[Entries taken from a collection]
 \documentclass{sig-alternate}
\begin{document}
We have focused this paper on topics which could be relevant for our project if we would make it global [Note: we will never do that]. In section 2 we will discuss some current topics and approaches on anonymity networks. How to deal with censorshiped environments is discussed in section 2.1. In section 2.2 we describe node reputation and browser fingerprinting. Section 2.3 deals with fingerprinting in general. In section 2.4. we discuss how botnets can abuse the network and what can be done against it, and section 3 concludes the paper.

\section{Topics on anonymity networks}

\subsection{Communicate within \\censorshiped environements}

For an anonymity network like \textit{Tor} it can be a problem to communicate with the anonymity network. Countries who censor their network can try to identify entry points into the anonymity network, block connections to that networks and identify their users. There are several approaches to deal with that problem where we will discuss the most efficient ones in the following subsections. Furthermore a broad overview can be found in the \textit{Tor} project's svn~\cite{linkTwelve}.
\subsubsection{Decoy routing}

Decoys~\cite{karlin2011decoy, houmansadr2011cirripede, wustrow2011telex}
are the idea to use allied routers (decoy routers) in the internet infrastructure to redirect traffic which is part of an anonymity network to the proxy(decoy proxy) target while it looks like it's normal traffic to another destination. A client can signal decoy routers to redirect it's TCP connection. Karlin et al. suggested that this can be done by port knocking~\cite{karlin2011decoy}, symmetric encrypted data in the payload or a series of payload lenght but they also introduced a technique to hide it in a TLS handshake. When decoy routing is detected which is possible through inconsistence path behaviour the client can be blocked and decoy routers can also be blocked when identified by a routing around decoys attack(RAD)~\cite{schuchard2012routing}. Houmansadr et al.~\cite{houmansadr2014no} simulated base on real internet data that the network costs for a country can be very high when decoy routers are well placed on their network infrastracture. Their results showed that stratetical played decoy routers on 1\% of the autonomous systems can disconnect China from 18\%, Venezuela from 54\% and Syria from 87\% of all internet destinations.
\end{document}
* * *
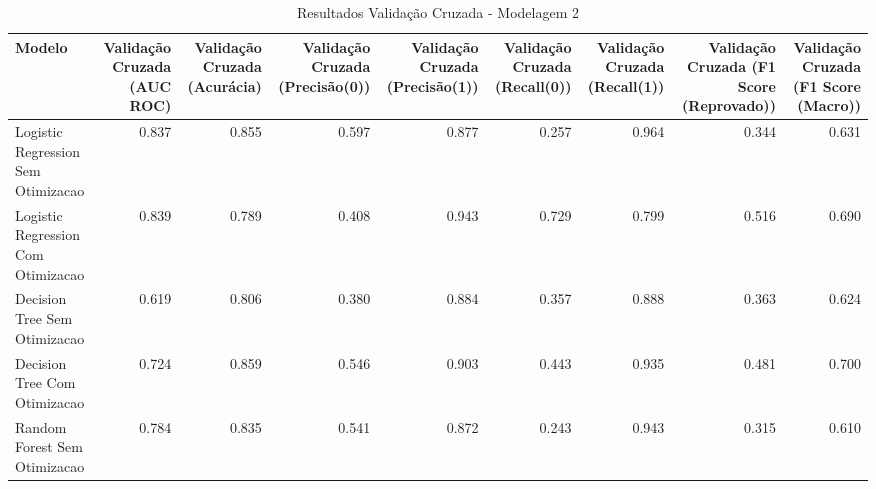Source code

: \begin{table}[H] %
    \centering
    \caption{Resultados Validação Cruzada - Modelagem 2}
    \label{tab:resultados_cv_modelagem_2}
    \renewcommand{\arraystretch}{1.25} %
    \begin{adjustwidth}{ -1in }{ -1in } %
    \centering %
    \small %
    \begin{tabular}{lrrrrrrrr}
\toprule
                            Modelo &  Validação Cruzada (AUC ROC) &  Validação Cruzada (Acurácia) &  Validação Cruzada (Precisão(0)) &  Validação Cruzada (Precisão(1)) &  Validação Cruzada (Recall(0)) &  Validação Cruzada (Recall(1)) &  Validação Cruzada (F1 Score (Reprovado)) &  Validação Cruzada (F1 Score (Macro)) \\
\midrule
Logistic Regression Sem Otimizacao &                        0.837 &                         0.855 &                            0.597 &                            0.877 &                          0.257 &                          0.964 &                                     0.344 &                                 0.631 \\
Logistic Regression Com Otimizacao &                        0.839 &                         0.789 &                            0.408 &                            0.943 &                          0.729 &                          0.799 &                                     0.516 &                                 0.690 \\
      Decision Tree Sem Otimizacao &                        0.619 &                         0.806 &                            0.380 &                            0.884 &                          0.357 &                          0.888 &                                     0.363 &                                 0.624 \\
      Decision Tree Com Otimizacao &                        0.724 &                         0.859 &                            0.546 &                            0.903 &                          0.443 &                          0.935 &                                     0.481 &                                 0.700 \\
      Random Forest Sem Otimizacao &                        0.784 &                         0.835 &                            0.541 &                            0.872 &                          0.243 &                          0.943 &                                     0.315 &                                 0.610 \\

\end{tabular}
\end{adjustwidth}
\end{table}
* * *
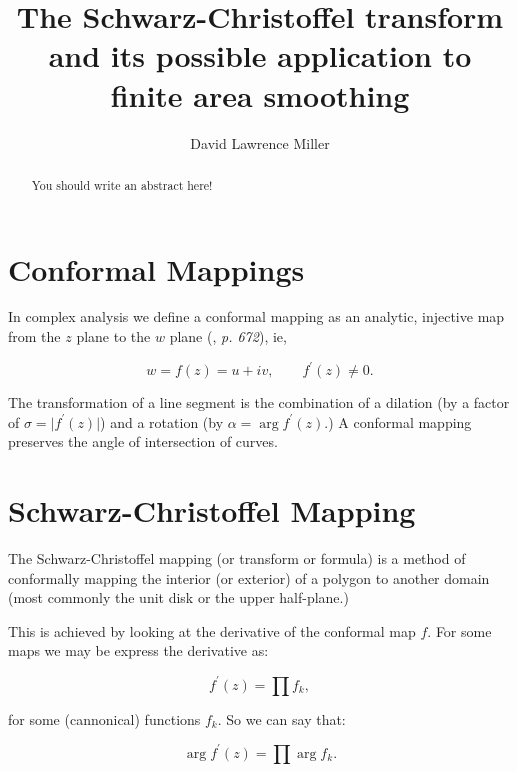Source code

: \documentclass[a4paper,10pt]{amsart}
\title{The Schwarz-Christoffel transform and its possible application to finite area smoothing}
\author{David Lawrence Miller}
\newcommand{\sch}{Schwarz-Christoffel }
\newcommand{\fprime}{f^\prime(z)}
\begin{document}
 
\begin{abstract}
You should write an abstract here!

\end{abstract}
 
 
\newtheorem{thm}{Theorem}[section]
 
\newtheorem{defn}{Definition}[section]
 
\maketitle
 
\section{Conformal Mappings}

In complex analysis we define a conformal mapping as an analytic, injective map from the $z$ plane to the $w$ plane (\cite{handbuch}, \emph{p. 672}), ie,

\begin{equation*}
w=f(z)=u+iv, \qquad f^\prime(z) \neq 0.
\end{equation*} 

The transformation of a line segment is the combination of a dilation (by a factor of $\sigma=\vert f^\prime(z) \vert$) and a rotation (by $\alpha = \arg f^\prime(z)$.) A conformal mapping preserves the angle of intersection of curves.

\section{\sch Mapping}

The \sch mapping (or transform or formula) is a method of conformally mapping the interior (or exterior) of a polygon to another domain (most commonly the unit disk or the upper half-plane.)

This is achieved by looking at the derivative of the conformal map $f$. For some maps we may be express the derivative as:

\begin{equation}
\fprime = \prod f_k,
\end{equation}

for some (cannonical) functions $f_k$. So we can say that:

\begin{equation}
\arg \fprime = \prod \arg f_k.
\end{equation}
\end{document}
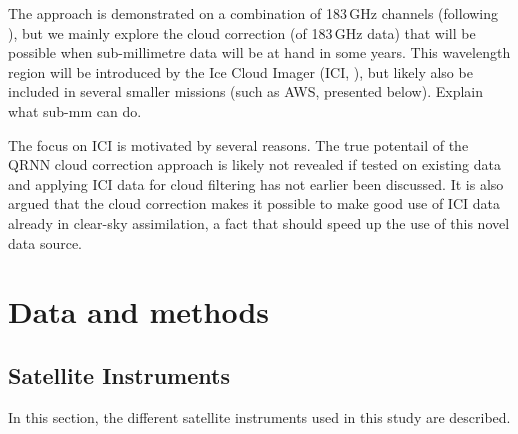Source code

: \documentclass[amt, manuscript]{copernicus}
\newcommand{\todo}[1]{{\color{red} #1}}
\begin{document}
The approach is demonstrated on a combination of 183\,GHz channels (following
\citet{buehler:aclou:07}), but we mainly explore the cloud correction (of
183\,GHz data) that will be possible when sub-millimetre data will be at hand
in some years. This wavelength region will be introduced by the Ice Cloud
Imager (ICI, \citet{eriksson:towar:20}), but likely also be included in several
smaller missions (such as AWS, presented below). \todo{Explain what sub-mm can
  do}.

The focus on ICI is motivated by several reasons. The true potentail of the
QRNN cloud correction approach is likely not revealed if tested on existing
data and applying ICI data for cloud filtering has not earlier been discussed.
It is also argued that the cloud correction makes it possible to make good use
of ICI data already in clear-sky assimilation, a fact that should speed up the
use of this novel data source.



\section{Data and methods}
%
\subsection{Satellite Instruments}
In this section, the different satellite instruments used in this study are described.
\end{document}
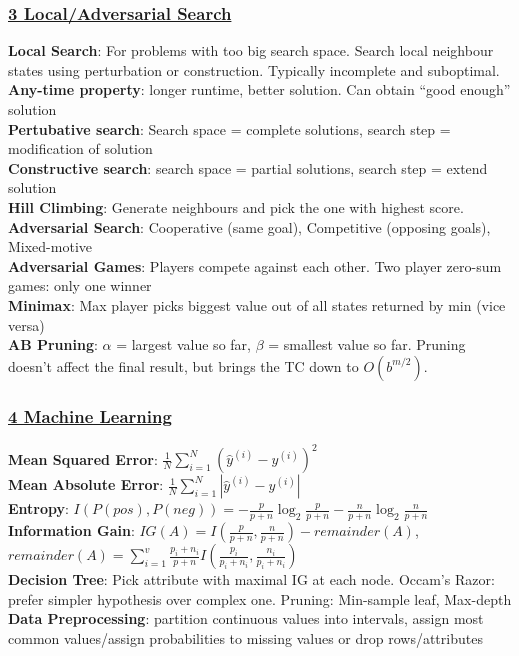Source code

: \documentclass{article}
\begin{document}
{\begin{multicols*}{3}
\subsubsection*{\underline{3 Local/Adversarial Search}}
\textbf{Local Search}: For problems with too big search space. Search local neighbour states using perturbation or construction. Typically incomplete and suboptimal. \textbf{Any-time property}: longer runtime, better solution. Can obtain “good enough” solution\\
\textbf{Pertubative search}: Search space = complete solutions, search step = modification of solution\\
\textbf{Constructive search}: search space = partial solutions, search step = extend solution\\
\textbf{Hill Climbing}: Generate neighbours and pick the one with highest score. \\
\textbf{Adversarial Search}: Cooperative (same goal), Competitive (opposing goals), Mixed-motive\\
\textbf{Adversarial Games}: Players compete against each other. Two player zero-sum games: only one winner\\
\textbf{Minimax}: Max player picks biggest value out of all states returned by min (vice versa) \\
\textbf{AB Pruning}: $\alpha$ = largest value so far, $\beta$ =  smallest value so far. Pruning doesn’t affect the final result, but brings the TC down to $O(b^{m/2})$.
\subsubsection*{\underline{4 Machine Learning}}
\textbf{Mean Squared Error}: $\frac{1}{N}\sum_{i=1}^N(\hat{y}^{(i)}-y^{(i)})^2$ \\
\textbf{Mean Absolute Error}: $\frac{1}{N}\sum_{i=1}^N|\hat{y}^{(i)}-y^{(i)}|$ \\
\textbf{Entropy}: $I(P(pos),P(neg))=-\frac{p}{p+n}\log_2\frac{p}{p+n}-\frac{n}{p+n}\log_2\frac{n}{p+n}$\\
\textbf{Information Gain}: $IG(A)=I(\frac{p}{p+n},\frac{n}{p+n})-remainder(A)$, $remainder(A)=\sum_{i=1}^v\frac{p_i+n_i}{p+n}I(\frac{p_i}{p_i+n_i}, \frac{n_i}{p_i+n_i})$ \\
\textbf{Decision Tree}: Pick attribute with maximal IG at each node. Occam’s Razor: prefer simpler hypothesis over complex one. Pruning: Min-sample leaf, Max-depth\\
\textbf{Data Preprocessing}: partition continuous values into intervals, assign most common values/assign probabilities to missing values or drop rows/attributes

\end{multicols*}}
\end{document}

▸ Action item:
From the records above, repeat exactly the lines from the one with "included in several" through the one with "It is also argued", both included.

▸ Answer space:
Imager (ICI, \citet{eriksson:towar:20}), but likely also be included in several
smaller missions (such as AWS, presented below). \todo{Explain what sub-mm can
  do}.

The focus on ICI is motivated by several reasons. The true potentail of the
QRNN cloud correction approach is likely not revealed if tested on existing
data and applying ICI data for cloud filtering has not earlier been discussed.
It is also argued that the cloud correction makes it possible to make good use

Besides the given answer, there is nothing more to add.